Set problem: From the material below, pull out every line that contains the string "scientific" and copy each one. Count a line only when the string appears with the same capitalization.

───

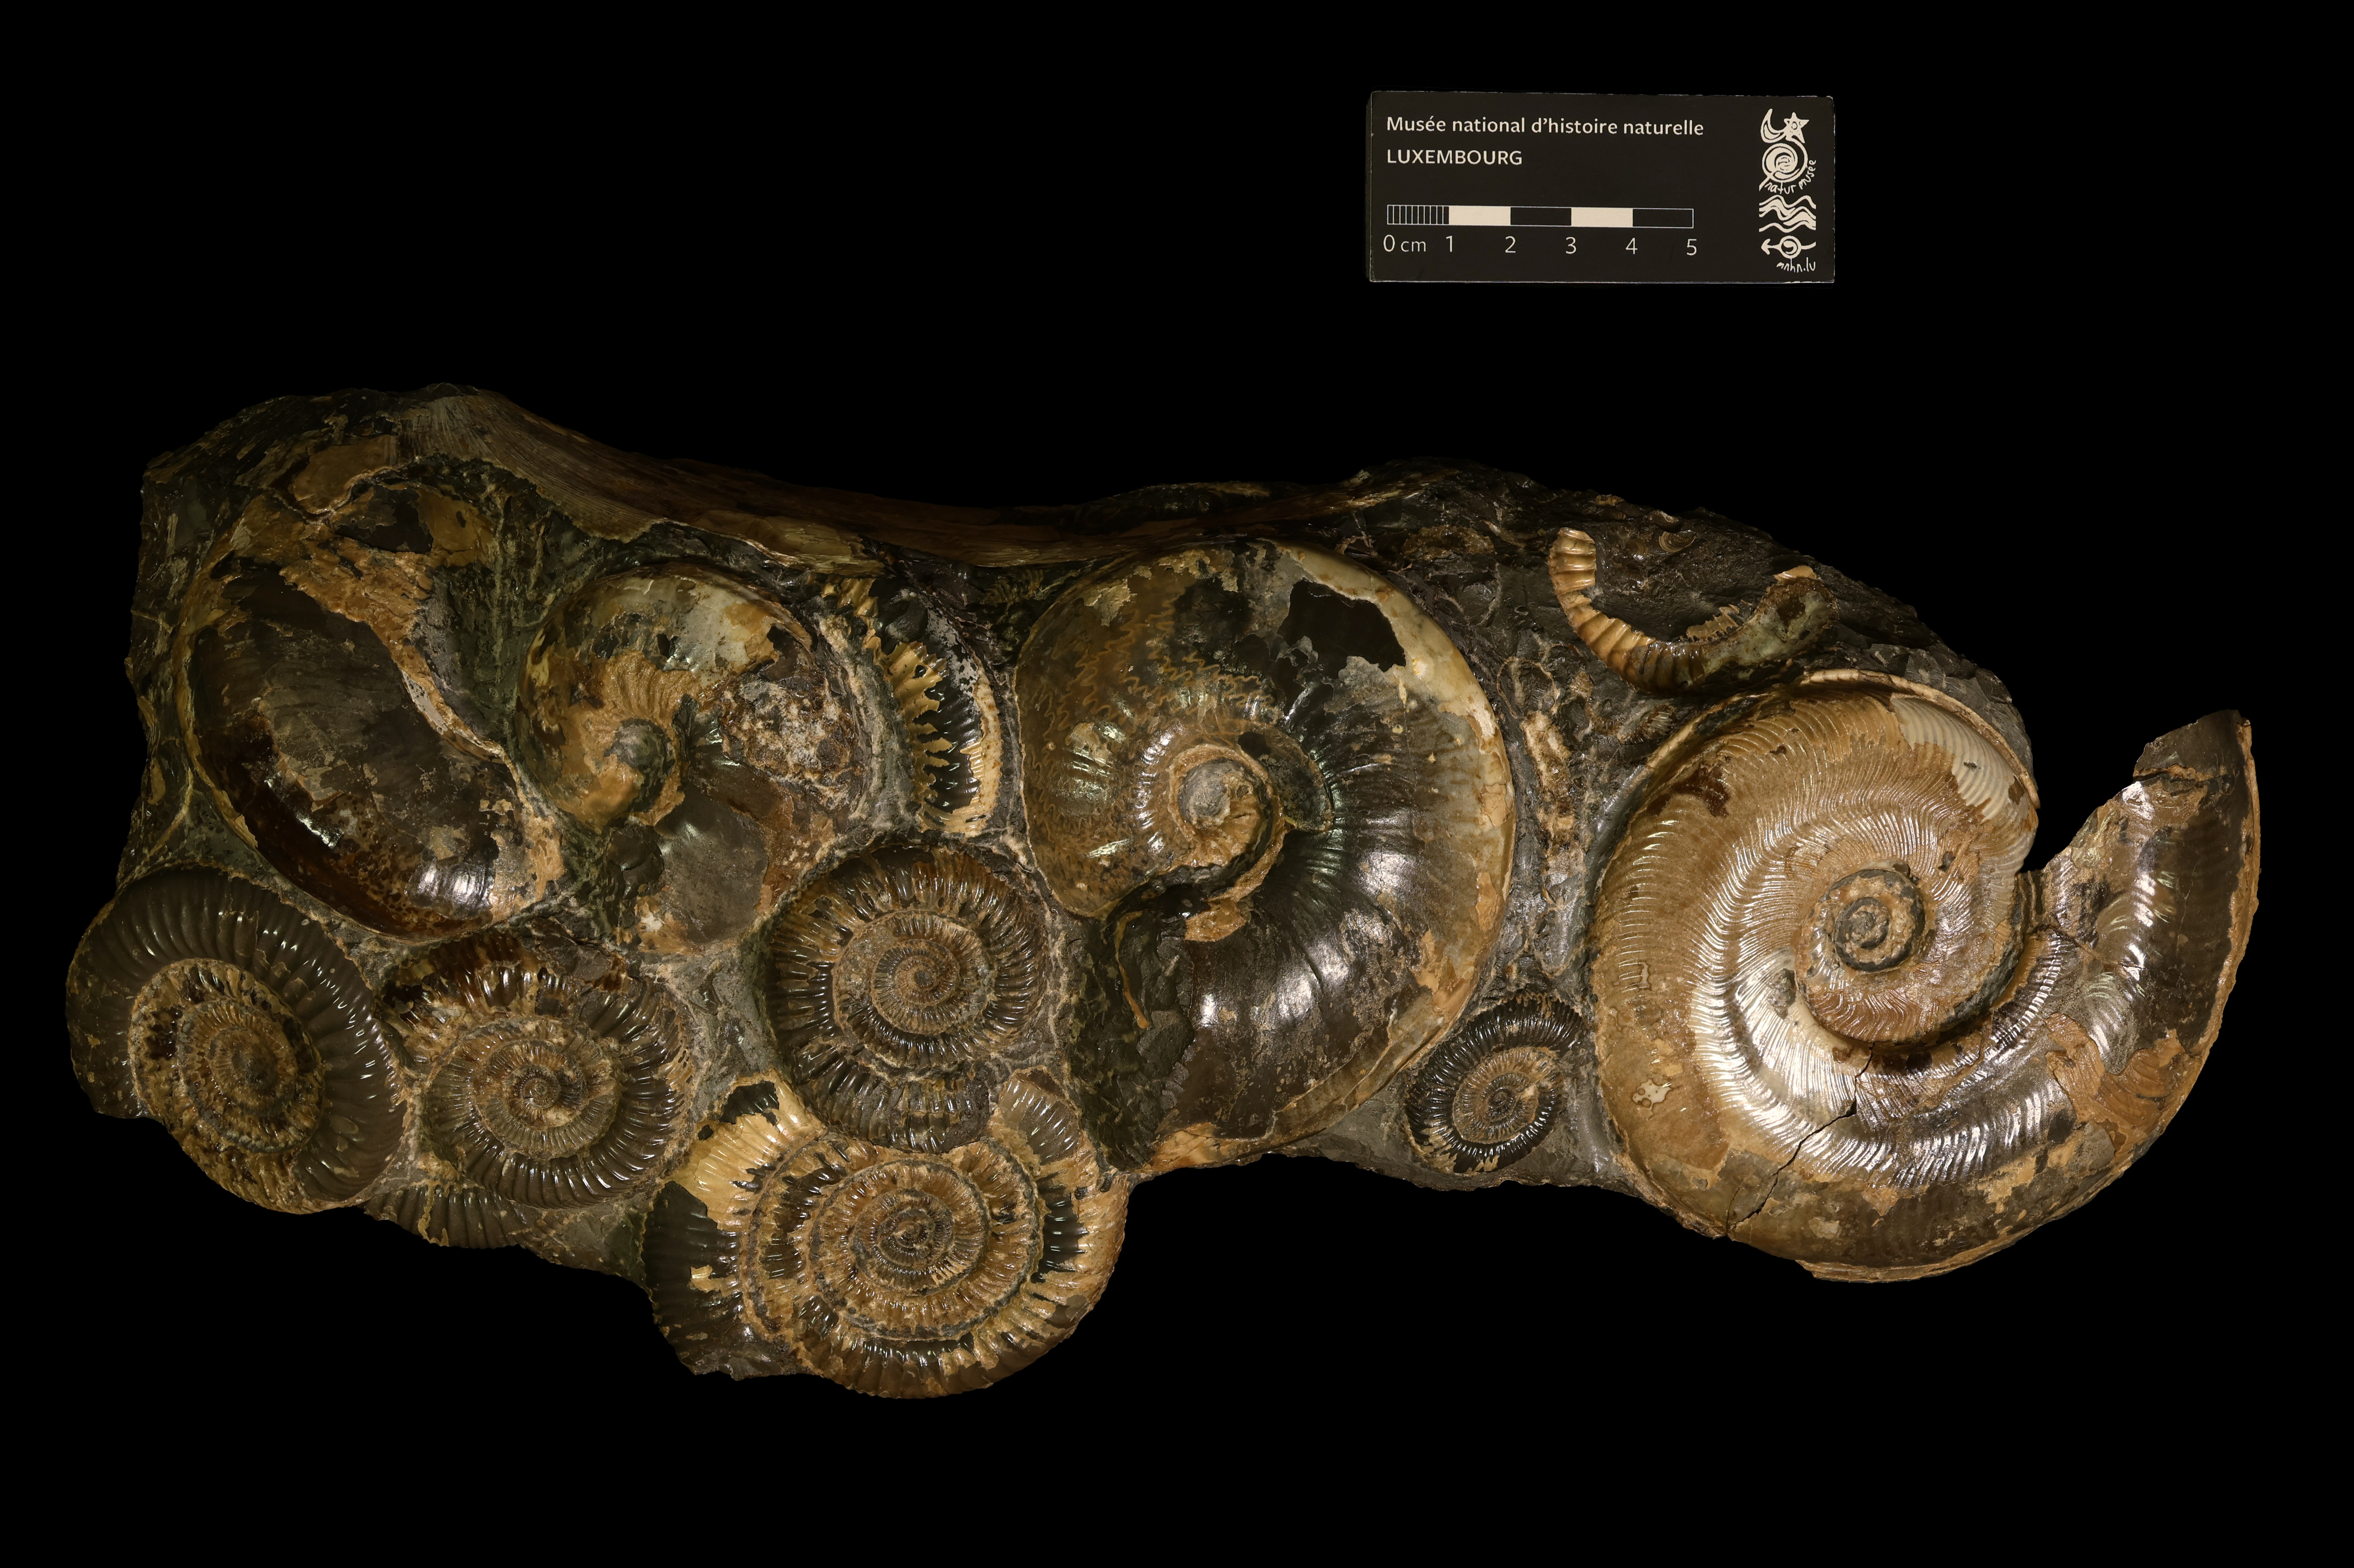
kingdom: Animalia
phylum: Mollusca
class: Cephalopoda
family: Hildoceratidae
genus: Frechiella
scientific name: Frechiella subcarinata
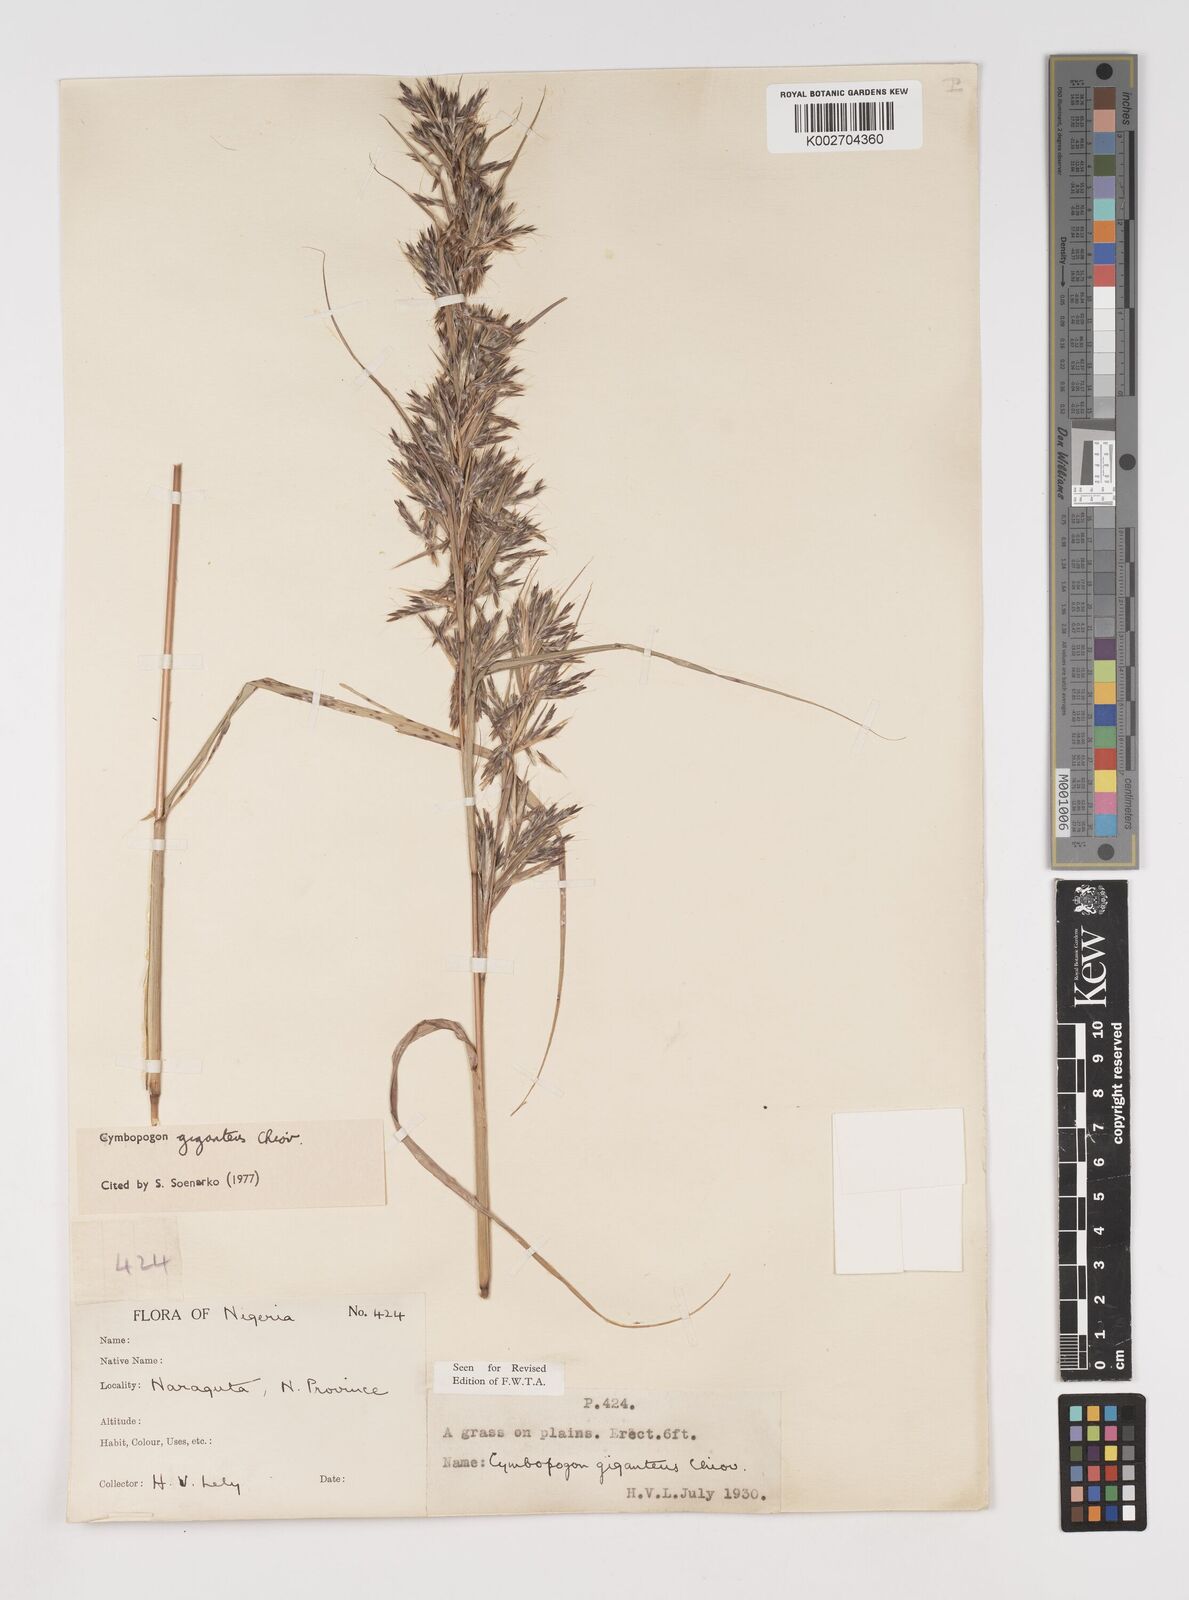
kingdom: Plantae
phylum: Tracheophyta
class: Liliopsida
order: Poales
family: Poaceae
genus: Cymbopogon
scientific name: Cymbopogon giganteus
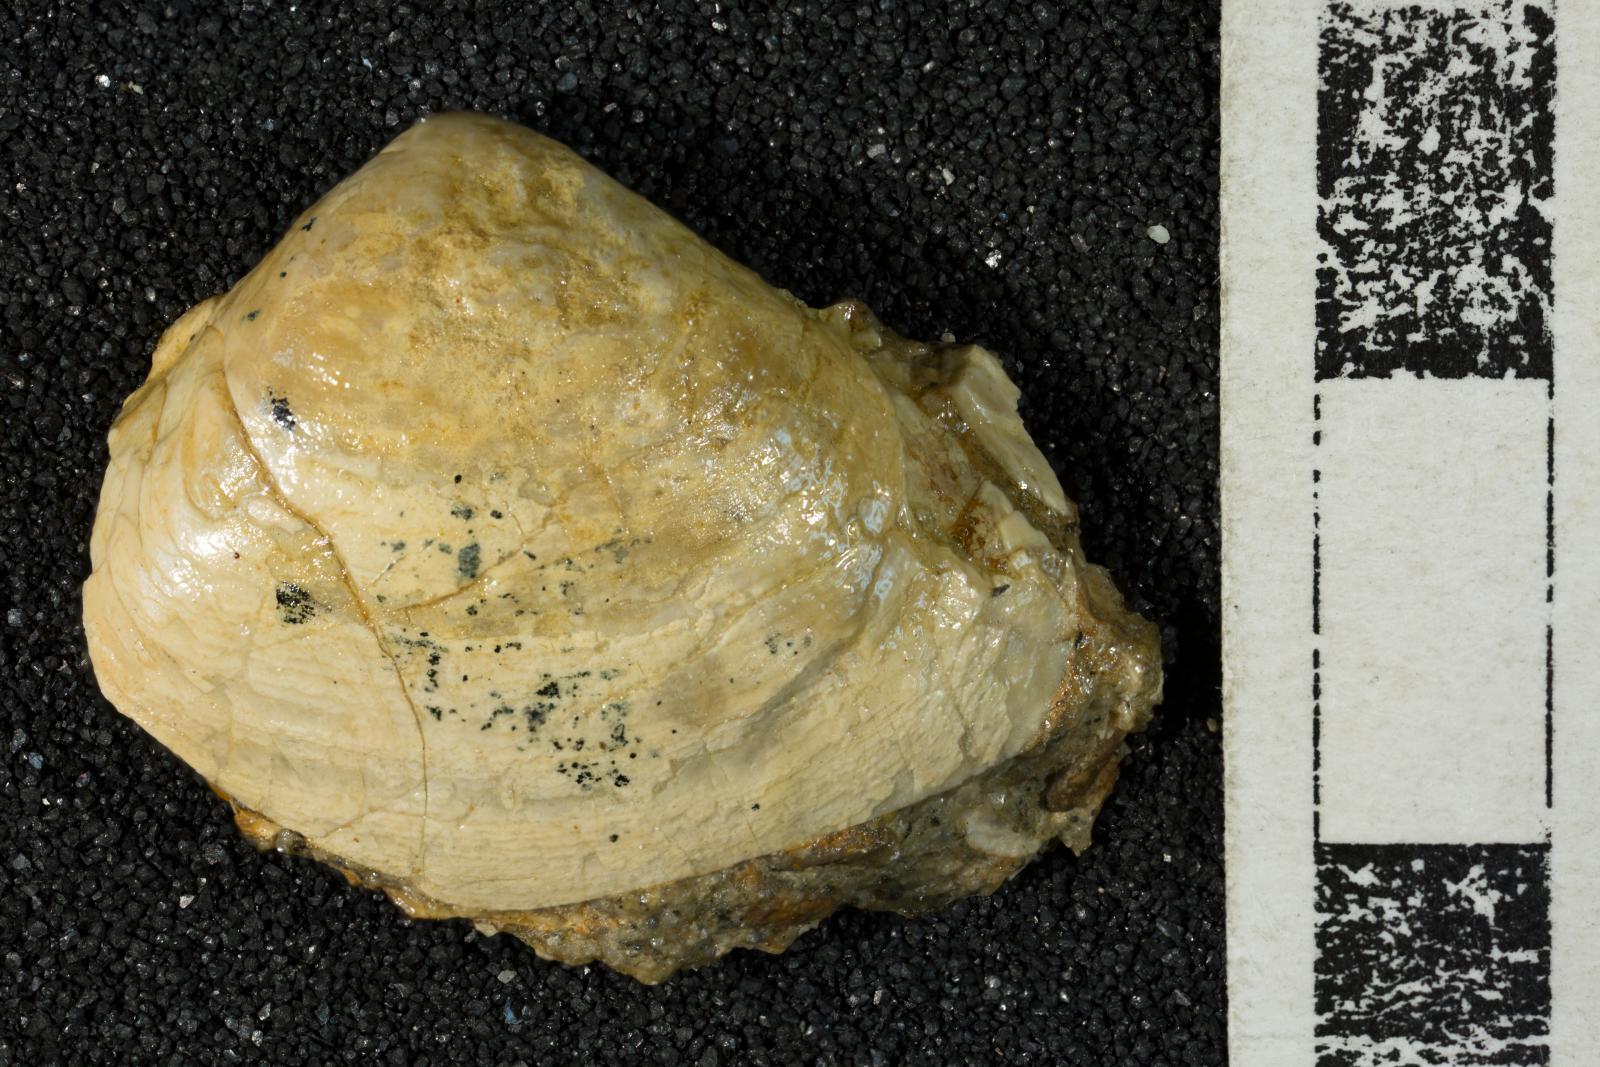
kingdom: Animalia
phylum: Mollusca
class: Bivalvia
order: Venerida
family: Mactridae
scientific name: Mactridae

───

Expected answer:
scientific name: Frechiella subcarinata
scientific name: Cymbopogon giganteus
scientific name: Mactridae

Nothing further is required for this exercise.